⟨

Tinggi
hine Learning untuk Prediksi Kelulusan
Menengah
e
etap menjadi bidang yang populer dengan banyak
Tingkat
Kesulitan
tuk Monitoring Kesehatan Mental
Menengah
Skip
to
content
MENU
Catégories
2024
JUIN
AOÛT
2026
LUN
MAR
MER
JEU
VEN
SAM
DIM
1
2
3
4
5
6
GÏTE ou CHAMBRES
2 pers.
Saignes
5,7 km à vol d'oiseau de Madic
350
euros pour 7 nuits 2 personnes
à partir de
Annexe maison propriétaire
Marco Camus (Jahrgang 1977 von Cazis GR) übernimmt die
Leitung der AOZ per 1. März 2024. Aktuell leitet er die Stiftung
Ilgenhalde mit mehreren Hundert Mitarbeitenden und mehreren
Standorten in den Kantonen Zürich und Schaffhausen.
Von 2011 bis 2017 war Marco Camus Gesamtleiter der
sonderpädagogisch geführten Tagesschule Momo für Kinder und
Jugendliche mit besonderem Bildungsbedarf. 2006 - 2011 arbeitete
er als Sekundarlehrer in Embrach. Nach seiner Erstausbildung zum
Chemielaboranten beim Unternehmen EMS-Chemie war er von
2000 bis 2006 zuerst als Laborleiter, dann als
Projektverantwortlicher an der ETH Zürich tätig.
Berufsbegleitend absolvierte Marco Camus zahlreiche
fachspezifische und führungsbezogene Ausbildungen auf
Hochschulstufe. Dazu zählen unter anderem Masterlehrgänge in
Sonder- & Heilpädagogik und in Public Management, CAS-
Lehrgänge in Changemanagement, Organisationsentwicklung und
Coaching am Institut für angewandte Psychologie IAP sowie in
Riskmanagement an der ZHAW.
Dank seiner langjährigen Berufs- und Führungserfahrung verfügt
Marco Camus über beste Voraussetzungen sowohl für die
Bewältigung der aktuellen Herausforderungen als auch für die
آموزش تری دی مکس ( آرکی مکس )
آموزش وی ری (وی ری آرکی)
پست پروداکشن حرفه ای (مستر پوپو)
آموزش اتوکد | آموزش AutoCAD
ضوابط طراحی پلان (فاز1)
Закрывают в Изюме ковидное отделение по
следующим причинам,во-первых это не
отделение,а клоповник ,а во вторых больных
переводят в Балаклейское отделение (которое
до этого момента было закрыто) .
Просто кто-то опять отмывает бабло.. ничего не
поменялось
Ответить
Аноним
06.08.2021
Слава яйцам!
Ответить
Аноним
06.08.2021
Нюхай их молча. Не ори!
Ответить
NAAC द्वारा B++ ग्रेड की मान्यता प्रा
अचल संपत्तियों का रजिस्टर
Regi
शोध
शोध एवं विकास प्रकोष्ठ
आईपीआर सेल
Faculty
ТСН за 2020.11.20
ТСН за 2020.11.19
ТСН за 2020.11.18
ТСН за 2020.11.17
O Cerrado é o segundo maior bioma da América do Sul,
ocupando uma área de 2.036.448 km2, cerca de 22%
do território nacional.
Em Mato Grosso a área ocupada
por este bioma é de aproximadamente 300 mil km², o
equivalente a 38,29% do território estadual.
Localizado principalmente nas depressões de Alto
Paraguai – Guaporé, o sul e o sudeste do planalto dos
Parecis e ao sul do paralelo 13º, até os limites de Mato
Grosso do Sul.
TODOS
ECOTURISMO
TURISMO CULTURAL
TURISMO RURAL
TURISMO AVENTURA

⟩

* Assignment *
What you hand back must match the records above exactly.

* Task answer *
Tinggi
hine Learning untuk Prediksi Kelulusan
Menengah
e
etap menjadi bidang yang populer dengan banyak
Tingkat
Kesulitan
tuk Monitoring Kesehatan Mental
Menengah
Skip
to
content
MENU
Catégories
2024
JUIN
AOÛT
2026
LUN
MAR
MER
JEU
VEN
SAM
DIM
1
2
3
4
5
6
GÏTE ou CHAMBRES
2 pers.
Saignes
5,7 km à vol d'oiseau de Madic
350
euros pour 7 nuits 2 personnes
à partir de
Annexe maison propriétaire
Marco Camus (Jahrgang 1977 von Cazis GR) übernimmt die
Leitung der AOZ per 1. März 2024. Aktuell leitet er die Stiftung
Ilgenhalde mit mehreren Hundert Mitarbeitenden und mehreren
Standorten in den Kantonen Zürich und Schaffhausen.
Von 2011 bis 2017 war Marco Camus Gesamtleiter der
sonderpädagogisch geführten Tagesschule Momo für Kinder und
Jugendliche mit besonderem Bildungsbedarf. 2006 - 2011 arbeitete
er als Sekundarlehrer in Embrach. Nach seiner Erstausbildung zum
Chemielaboranten beim Unternehmen EMS-Chemie war er von
2000 bis 2006 zuerst als Laborleiter, dann als
Projektverantwortlicher an der ETH Zürich tätig.
Berufsbegleitend absolvierte Marco Camus zahlreiche
fachspezifische und führungsbezogene Ausbildungen auf
Hochschulstufe. Dazu zählen unter anderem Masterlehrgänge in
Sonder- & Heilpädagogik und in Public Management, CAS-
Lehrgänge in Changemanagement, Organisationsentwicklung und
Coaching am Institut für angewandte Psychologie IAP sowie in
Riskmanagement an der ZHAW.
Dank seiner langjährigen Berufs- und Führungserfahrung verfügt
Marco Camus über beste Voraussetzungen sowohl für die
Bewältigung der aktuellen Herausforderungen als auch für die
آموزش تری دی مکس ( آرکی مکس )
آموزش وی ری (وی ری آرکی)
پست پروداکشن حرفه ای (مستر پوپو)
آموزش اتوکد | آموزش AutoCAD
ضوابط طراحی پلان (فاز1)
Закрывают в Изюме ковидное отделение по
следующим причинам,во-первых это не
отделение,а клоповник ,а во вторых больных
переводят в Балаклейское отделение (которое
до этого момента было закрыто) .
Просто кто-то опять отмывает бабло.. ничего не
поменялось
Ответить
Аноним
06.08.2021
Слава яйцам!
Ответить
Аноним
06.08.2021
Нюхай их молча. Не ори!
Ответить
NAAC द्वारा B++ ग्रेड की मान्यता प्रा
अचल संपत्तियों का रजिस्टर
Regi
शोध
शोध एवं विकास प्रकोष्ठ
आईपीआर सेल
Faculty
ТСН за 2020.11.20
ТСН за 2020.11.19
ТСН за 2020.11.18
ТСН за 2020.11.17
O Cerrado é o segundo maior bioma da América do Sul,
ocupando uma área de 2.036.448 km2, cerca de 22%
do território nacional.
Em Mato Grosso a área ocupada
por este bioma é de aproximadamente 300 mil km², o
equivalente a 38,29% do território estadual.
Localizado principalmente nas depressões de Alto
Paraguai – Guaporé, o sul e o sudeste do planalto dos
Parecis e ao sul do paralelo 13º, até os limites de Mato
Grosso do Sul.
TODOS
ECOTURISMO
TURISMO CULTURAL
TURISMO RURAL
TURISMO AVENTURA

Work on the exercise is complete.